> [What is needed]
In the material below, find each line holding the string "VideoHunter" and copy it.

+++ Records for the task

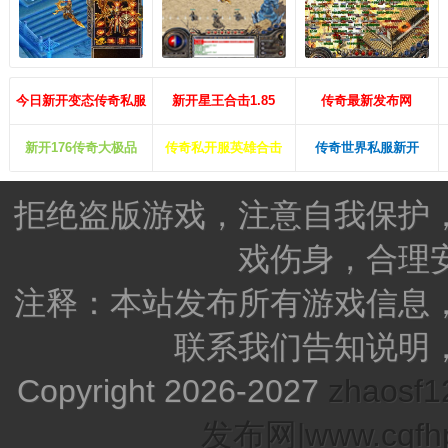
今日新开变态传奇私服
新开星王合击1.85
传奇最新发布网
新开176传奇大极品
传奇私开服英雄合击
传奇世界私服新开
拒绝盗版游戏，注意自我保护
戏伤身，合理
注释：本站发布所有游戏信息
联系我们告知说明
Copyright 2026-2027
zhao
发布网|www.cqfhp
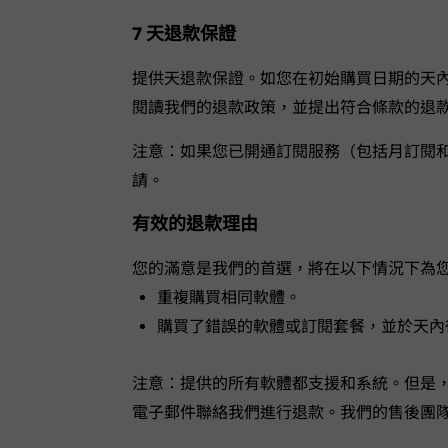
7 天退款保證
VideoHunter 提供 7 天退款保證。如您在初始
閱讀我們的退款政策，並提出符合條款的退
注意：如果您已開通訂閱服務（包括月訂閱和年訂閱）
請。
有效的退款理由
您的滿意是我們的首選，VideoHunter 將在以下情況
重複購買相同軟體。
購買了錯誤的軟體或訂閱套餐，並於 7 天內從 V
注意：VideoHunter 提供的所有軟體都支援 Wi
電子郵件聯絡我們進行退款。我們的售後團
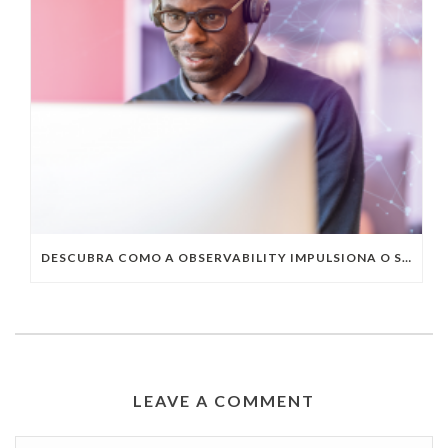
DESCUBRA COMO A OBSERVABILITY IMPULSIONA O SUCESSO DO SEU NEGÓCIO
LEAVE A COMMENT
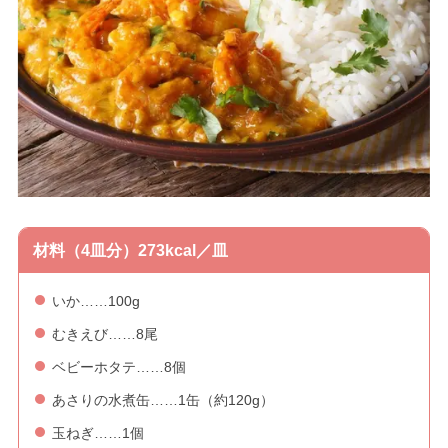
材料（4皿分）273kcal／皿
いか……100g
むきえび……8尾
ベビーホタテ……8個
あさりの水煮缶……1缶（約120g）
玉ねぎ……1個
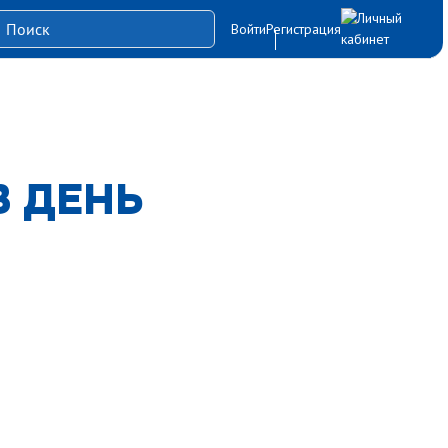
Войти
Регистрация
В ДЕНЬ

++++++

> [Exercise output]
VideoHunter 提供 7 天退款保證。如您在初始
您的滿意是我們的首選，VideoHunter 將在以下情況
注意：VideoHunter 提供的所有軟體都支援 Wi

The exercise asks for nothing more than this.